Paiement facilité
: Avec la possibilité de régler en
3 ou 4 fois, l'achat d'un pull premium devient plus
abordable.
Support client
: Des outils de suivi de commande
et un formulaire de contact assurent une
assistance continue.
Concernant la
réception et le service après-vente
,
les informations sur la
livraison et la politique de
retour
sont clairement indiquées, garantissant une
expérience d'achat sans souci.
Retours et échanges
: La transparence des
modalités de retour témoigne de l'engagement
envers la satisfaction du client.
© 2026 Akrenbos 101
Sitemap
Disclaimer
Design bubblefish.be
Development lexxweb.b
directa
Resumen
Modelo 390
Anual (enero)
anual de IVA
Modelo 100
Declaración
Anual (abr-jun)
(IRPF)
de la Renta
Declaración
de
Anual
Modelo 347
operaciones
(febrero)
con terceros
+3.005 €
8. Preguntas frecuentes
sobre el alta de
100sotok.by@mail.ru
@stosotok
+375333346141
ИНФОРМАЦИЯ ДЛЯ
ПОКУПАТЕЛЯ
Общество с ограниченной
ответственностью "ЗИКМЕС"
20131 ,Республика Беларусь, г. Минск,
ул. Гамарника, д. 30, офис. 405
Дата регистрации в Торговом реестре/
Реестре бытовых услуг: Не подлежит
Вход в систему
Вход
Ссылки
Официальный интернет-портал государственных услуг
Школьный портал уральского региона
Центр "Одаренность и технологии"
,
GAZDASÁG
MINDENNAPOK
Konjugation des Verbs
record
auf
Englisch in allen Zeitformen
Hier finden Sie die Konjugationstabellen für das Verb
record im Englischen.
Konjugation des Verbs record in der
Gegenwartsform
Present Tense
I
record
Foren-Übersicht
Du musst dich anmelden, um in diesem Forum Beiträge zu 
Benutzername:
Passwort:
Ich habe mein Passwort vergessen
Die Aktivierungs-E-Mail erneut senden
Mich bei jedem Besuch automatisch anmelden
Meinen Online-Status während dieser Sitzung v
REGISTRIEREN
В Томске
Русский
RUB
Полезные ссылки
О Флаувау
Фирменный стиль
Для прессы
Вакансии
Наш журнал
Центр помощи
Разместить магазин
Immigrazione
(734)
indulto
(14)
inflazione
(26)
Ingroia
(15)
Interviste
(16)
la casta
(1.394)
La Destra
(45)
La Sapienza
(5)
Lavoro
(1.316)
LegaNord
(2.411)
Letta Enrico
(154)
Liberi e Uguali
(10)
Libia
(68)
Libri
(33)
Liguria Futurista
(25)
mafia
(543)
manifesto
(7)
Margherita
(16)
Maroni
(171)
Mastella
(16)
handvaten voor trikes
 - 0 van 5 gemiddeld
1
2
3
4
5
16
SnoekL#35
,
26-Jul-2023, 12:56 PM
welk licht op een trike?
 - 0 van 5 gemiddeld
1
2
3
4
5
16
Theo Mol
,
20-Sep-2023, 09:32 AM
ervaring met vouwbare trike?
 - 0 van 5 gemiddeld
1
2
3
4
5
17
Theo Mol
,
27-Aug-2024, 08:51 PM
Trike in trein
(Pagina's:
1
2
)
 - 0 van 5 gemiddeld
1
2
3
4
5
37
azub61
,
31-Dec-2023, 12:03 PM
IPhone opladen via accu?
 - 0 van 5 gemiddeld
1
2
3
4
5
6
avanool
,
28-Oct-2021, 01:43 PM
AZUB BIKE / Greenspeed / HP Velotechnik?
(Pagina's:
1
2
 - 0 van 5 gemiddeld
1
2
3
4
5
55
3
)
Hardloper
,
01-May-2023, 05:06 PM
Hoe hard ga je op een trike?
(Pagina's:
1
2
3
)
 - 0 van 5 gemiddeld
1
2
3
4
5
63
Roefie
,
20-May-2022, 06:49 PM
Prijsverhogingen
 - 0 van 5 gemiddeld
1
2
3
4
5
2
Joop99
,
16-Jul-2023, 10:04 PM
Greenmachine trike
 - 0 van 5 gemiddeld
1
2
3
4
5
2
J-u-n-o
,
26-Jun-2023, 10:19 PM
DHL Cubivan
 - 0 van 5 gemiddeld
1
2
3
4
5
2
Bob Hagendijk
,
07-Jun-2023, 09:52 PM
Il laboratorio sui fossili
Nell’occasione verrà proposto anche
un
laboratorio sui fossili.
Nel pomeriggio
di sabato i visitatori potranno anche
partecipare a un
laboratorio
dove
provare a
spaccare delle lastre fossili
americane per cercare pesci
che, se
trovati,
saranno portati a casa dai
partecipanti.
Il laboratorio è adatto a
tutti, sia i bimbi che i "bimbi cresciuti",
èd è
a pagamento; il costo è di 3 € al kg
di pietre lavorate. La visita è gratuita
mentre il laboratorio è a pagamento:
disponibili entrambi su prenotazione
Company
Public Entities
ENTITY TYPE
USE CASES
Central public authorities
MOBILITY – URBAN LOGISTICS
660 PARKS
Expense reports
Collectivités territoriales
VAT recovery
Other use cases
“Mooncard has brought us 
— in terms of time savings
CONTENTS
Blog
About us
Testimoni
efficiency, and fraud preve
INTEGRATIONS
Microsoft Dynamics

* AIM OF THE TASK: Output the material above in full. Change nothing.

* ANSWER:
Paiement facilité
: Avec la possibilité de régler en
3 ou 4 fois, l'achat d'un pull premium devient plus
abordable.
Support client
: Des outils de suivi de commande
et un formulaire de contact assurent une
assistance continue.
Concernant la
réception et le service après-vente
,
les informations sur la
livraison et la politique de
retour
sont clairement indiquées, garantissant une
expérience d'achat sans souci.
Retours et échanges
: La transparence des
modalités de retour témoigne de l'engagement
envers la satisfaction du client.
© 2026 Akrenbos 101
Sitemap
Disclaimer
Design bubblefish.be
Development lexxweb.b
directa
Resumen
Modelo 390
Anual (enero)
anual de IVA
Modelo 100
Declaración
Anual (abr-jun)
(IRPF)
de la Renta
Declaración
de
Anual
Modelo 347
operaciones
(febrero)
con terceros
+3.005 €
8. Preguntas frecuentes
sobre el alta de
100sotok.by@mail.ru
@stosotok
+375333346141
ИНФОРМАЦИЯ ДЛЯ
ПОКУПАТЕЛЯ
Общество с ограниченной
ответственностью "ЗИКМЕС"
20131 ,Республика Беларусь, г. Минск,
ул. Гамарника, д. 30, офис. 405
Дата регистрации в Торговом реестре/
Реестре бытовых услуг: Не подлежит
Вход в систему
Вход
Ссылки
Официальный интернет-портал государственных услуг
Школьный портал уральского региона
Центр "Одаренность и технологии"
,
GAZDASÁG
MINDENNAPOK
Konjugation des Verbs
record
auf
Englisch in allen Zeitformen
Hier finden Sie die Konjugationstabellen für das Verb
record im Englischen.
Konjugation des Verbs record in der
Gegenwartsform
Present Tense
I
record
Foren-Übersicht
Du musst dich anmelden, um in diesem Forum Beiträge zu 
Benutzername:
Passwort:
Ich habe mein Passwort vergessen
Die Aktivierungs-E-Mail erneut senden
Mich bei jedem Besuch automatisch anmelden
Meinen Online-Status während dieser Sitzung v
REGISTRIEREN
В Томске
Русский
RUB
Полезные ссылки
О Флаувау
Фирменный стиль
Для прессы
Вакансии
Наш журнал
Центр помощи
Разместить магазин
Immigrazione
(734)
indulto
(14)
inflazione
(26)
Ingroia
(15)
Interviste
(16)
la casta
(1.394)
La Destra
(45)
La Sapienza
(5)
Lavoro
(1.316)
LegaNord
(2.411)
Letta Enrico
(154)
Liberi e Uguali
(10)
Libia
(68)
Libri
(33)
Liguria Futurista
(25)
mafia
(543)
manifesto
(7)
Margherita
(16)
Maroni
(171)
Mastella
(16)
handvaten voor trikes
 - 0 van 5 gemiddeld
1
2
3
4
5
16
SnoekL#35
,
26-Jul-2023, 12:56 PM
welk licht op een trike?
 - 0 van 5 gemiddeld
1
2
3
4
5
16
Theo Mol
,
20-Sep-2023, 09:32 AM
ervaring met vouwbare trike?
 - 0 van 5 gemiddeld
1
2
3
4
5
17
Theo Mol
,
27-Aug-2024, 08:51 PM
Trike in trein
(Pagina's:
1
2
)
 - 0 van 5 gemiddeld
1
2
3
4
5
37
azub61
,
31-Dec-2023, 12:03 PM
IPhone opladen via accu?
 - 0 van 5 gemiddeld
1
2
3
4
5
6
avanool
,
28-Oct-2021, 01:43 PM
AZUB BIKE / Greenspeed / HP Velotechnik?
(Pagina's:
1
2
 - 0 van 5 gemiddeld
1
2
3
4
5
55
3
)
Hardloper
,
01-May-2023, 05:06 PM
Hoe hard ga je op een trike?
(Pagina's:
1
2
3
)
 - 0 van 5 gemiddeld
1
2
3
4
5
63
Roefie
,
20-May-2022, 06:49 PM
Prijsverhogingen
 - 0 van 5 gemiddeld
1
2
3
4
5
2
Joop99
,
16-Jul-2023, 10:04 PM
Greenmachine trike
 - 0 van 5 gemiddeld
1
2
3
4
5
2
J-u-n-o
,
26-Jun-2023, 10:19 PM
DHL Cubivan
 - 0 van 5 gemiddeld
1
2
3
4
5
2
Bob Hagendijk
,
07-Jun-2023, 09:52 PM
Il laboratorio sui fossili
Nell’occasione verrà proposto anche
un
laboratorio sui fossili.
Nel pomeriggio
di sabato i visitatori potranno anche
partecipare a un
laboratorio
dove
provare a
spaccare delle lastre fossili
americane per cercare pesci
che, se
trovati,
saranno portati a casa dai
partecipanti.
Il laboratorio è adatto a
tutti, sia i bimbi che i "bimbi cresciuti",
èd è
a pagamento; il costo è di 3 € al kg
di pietre lavorate. La visita è gratuita
mentre il laboratorio è a pagamento:
disponibili entrambi su prenotazione
Company
Public Entities
ENTITY TYPE
USE CASES
Central public authorities
MOBILITY – URBAN LOGISTICS
660 PARKS
Expense reports
Collectivités territoriales
VAT recovery
Other use cases
“Mooncard has brought us 
— in terms of time savings
CONTENTS
Blog
About us
Testimoni
efficiency, and fraud preve
INTEGRATIONS
Microsoft Dynamics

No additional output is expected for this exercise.